> What you need to do:
A – List every piece of equipment named in the cold smoker post, apart from the cold smoker being built.
B – According to the cold smoker post, what temperature can the writer maintain without the fridge switched on?
C – Write the next part of the cold smoker post, continuing from its final line.

Start Text extract

# Cold Smoker Build - Working Mini Fridge!



## aussiebazza (May 8, 2018)

Hey everyone,

After building my reverse flow I've had some major withdrawals about not having any projects on the go! I actually had some success using the AMNPS in it but our summers here in Australia can get pretty warm (100+ degrees) so it's not a very reliable cold smoker. The evidence was definitely there for me to convince the wife it was time for another project!

Shout out to Pops6927 as I saw he had a similar idea some time back which I took my inspiration from. Basically I set out to make a mailbox mod converted mini fridge but for this build it would be a working fridge to keep the temps cool. 

Not sure about over there but the mini fridges here use the ice box / freezer portion of the fridge to cool the entire unit. I managed to pick one up 2nd hand for a bargain which was the ideal layout!

I've run it pretty much every weekend since and it hasn't missed a beat! Without the fridge switched on I can maintain around 90 degrees no problem. With the thermostat set to a cool setting (not crazy cold) I can keep my internal temps at half that! Very happy with the results!

Anyways that's enough from me and as they say, all threads are useless without pics. Enjoy

Bazza








I needed a fridge with only a half size ice box so I could vent the smoke past it which this brand was perfect for.

End Text extract
Start Data lines

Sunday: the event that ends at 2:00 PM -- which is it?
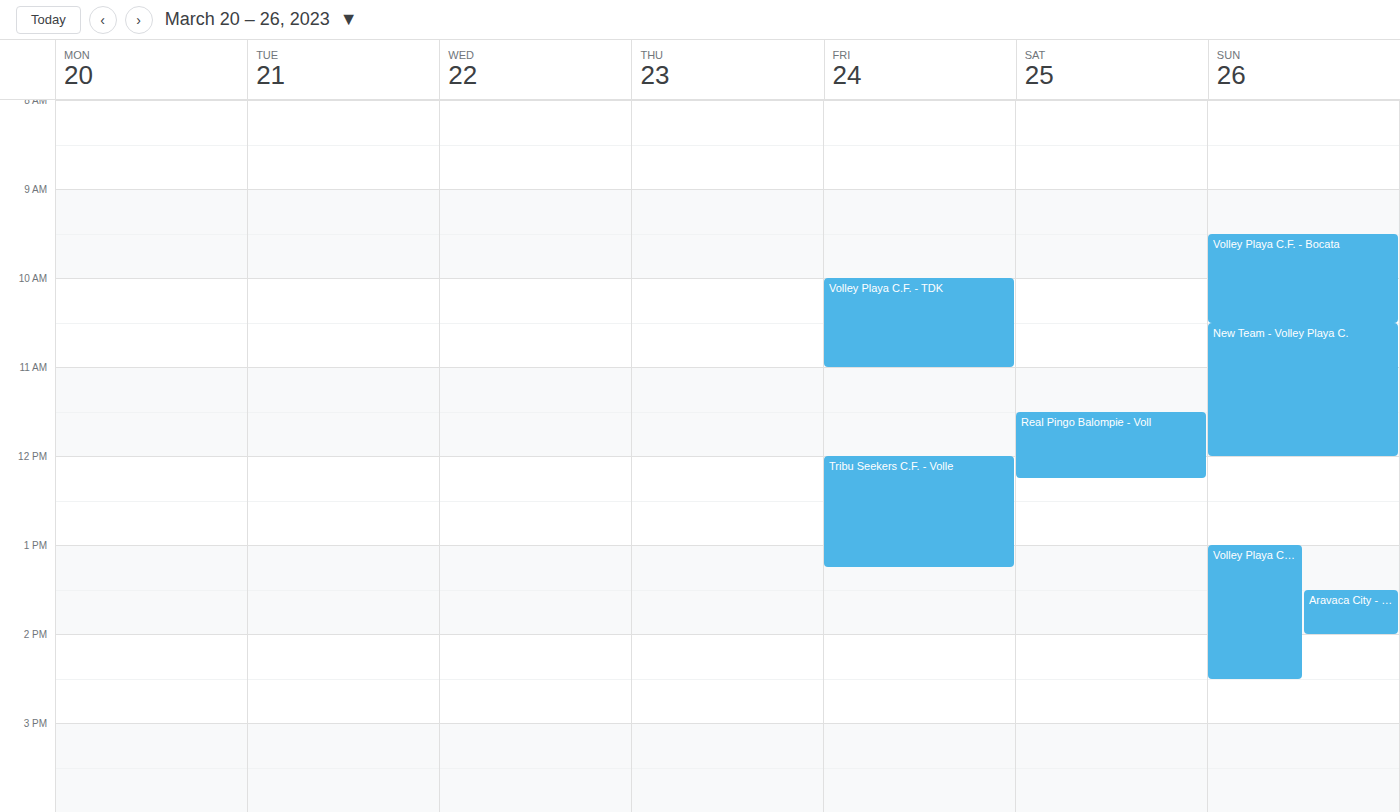
"Aravaca City - Volley Play"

End Data lines

> Responses to the exercise:
A –
- The reverse flow (the writer's earlier build)
- The AMNPS
- The mini fridge, including its ice box / freezer portion
- The thermostat

B – Around 90 degrees.

C –
Turns out mini fridges run the condenser coils up both side walls and all across the top! I wanted to draw the smoke from the middle center but the only space where the coils were not was under the electrics housing in the back corner.













p.s. It was scary as hell drilling the vents as the slightest nick in the coils would ruin the whole project! I made a tiny pilot hole then dug around with a welding rod to check before I let the hole saw loose.






Lower intake - same process to check for coils





Knocked up a basic stand for it
















It also turns out that American style mailboxes are near IMPOSSIBLE to find in Australia.






Electrics moved and racks cut to fit











I wired up a computer fan to a variable speed controller for my exhaust. Tic Tac box is a great insulator by the way. I've run close to 30 hours thru this fan and the smoke still hasn't killed it. At 80 cents each I'm treating them as a disposable item but that's not turning out to be the case.










Finished product :cool:






Thanks for watching ;)


----------



## gmc2003 (May 8, 2018)

Nice looking cold smoker build you got Aussie. I know the mini we bought for my kids when they went to college - the freezer section would ice over after awhile. I know your only running it cool enough to keep the temps in the cold smoking range but was wondering if any moisture/condensation starting building up?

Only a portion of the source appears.